How long will it take to recover?

  1. Wrist arthroscopy
    Click here for information
  2. PIN Neurectomy
    A bandage dressing will be applied to the hand/ wrist after the operation. You will be seen by a hand therapist at 2 days who will remove this, clean and redress the wounds for you. The hand therapist will get you moving your hand very early after surgery to avoid stiffness.

    The stiches are removed at around 10 days and Andy will review you at that point.

    Following your 2-week appointment your hand therapist will get your hand more and more and will also advise how to help soften and desensitize the scars.
  3. Partial/ Total wrist fusion
    After the operation a temporary plaster splint will be applied to the wrist. Your hand therapist will see you at 2 days for advice regarding hand movements and avoiding swelling. Andy will review you in his clinic at 2 weeks at which point the splint be replaced with a lightweight below elbow plaster. This will be worn for 4-6 weeks. One removal you will spend a lot of time with the hand therapist to get your fingers and hand working again.

What are the potential complications?

Any surgical procedure carries risks, however every effort is made to minimize these to ensure the best possible outcome from your surgery.

  • Infection - Uncommon and usually treated very successfully with antibiotics
  • Delayed/Non union - in patients who smoke or with other medical problems, the bones of the wrist may be slow to fuse or may not fuse at all. If this is the case, further immobilization in plaster or other operations may be required.
  • Painful/Tender Scars - the vast majority of patients complain of some discomfort around the scar and thumb, this is know as pillar pain and generally resolves with time. Rigorous wound care and desensitization as directed by your hand therapist help prevent this.
  • Damage to nerves and tendons - this occurs in less than 1% of patients and may require surgical repair.
  • Stiffness - Operations to the hand may cause stiffness, this can be minimized by working closely with your hand therapist and getting your hand moving as early as possible.
  • CRPS - An uncommon but potentially serious complication of hand surgery leading to pain, swelling and discomfort. It is impossible to predict this problem but working closely with you hand therapist and getting your hand moving early has been proven to significantly reduce the risk of this.

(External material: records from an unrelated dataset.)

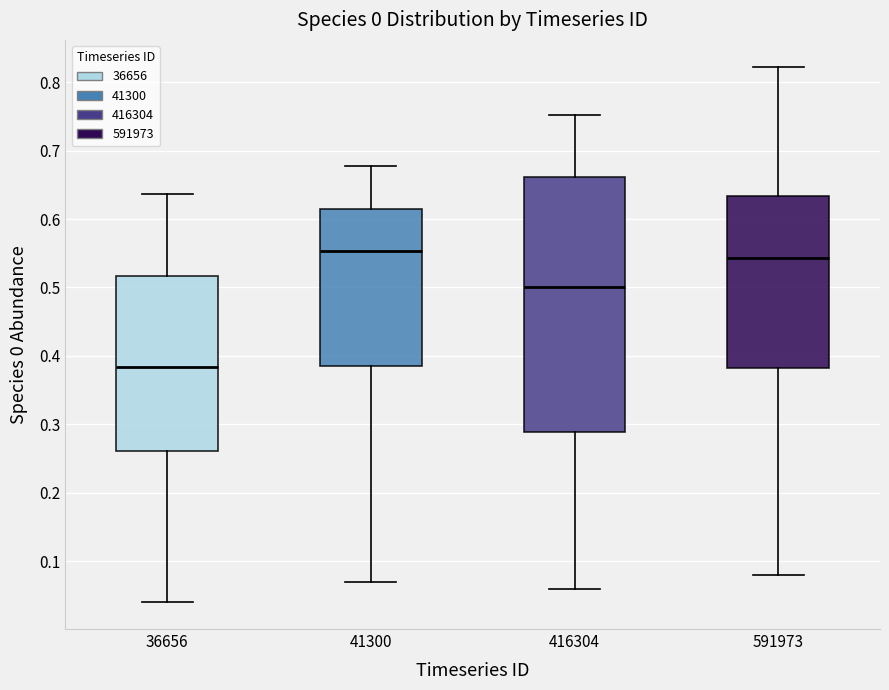

Reading left to right, transcribe this box plot: for each box, give where its median line is, the range the box spans, and where its two whiskers end, as read against the y-axis. The values are not printed on the chart, so give them approximately, as read against the axis.

36656: median 0.38, box 0.26 to 0.52, whiskers 0.04 to 0.64
41300: median 0.55, box 0.39 to 0.61, whiskers 0.07 to 0.68
416304: median 0.50, box 0.29 to 0.66, whiskers 0.06 to 0.75
591973: median 0.54, box 0.38 to 0.63, whiskers 0.08 to 0.82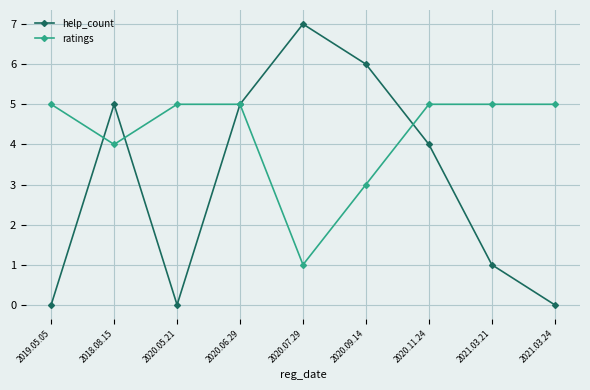

What is the sum of all help_count values?

28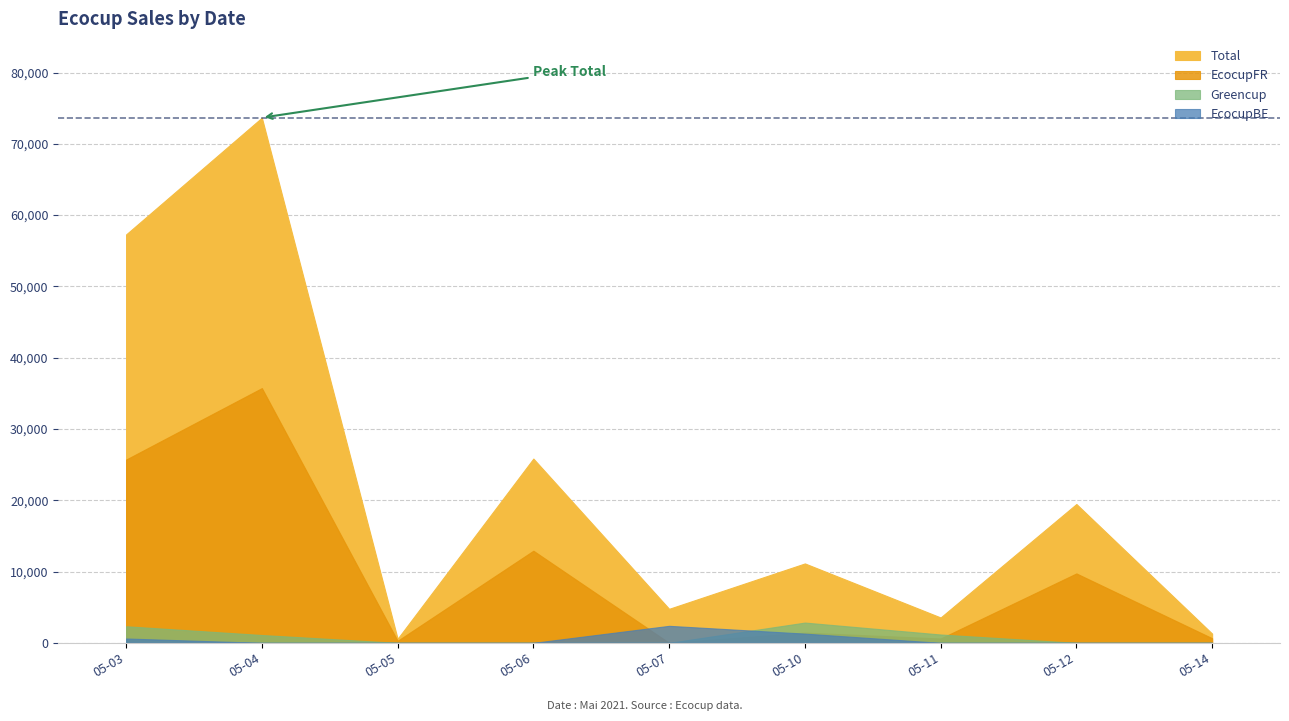

Rank the series at 2021-05-12 from highest to lowest value.

Total, EcocupFR, EcocupBE, Greencup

When can I get back to normal activities?

The hand MUST be kept clean and dry for 10 days until the sutures are removed. Depending the site and extent of your surgery you should be able to return to "desk job" type activities within 1-3 weeks of the operation.

Any manual work, heavy lifting or sporting activities should be avoided for at least 2-8 weeks.

You may return to driving in around 1-6 weeks. Please inform your insurance company that you have recent hand surgery to ensure that are happy for you to do so.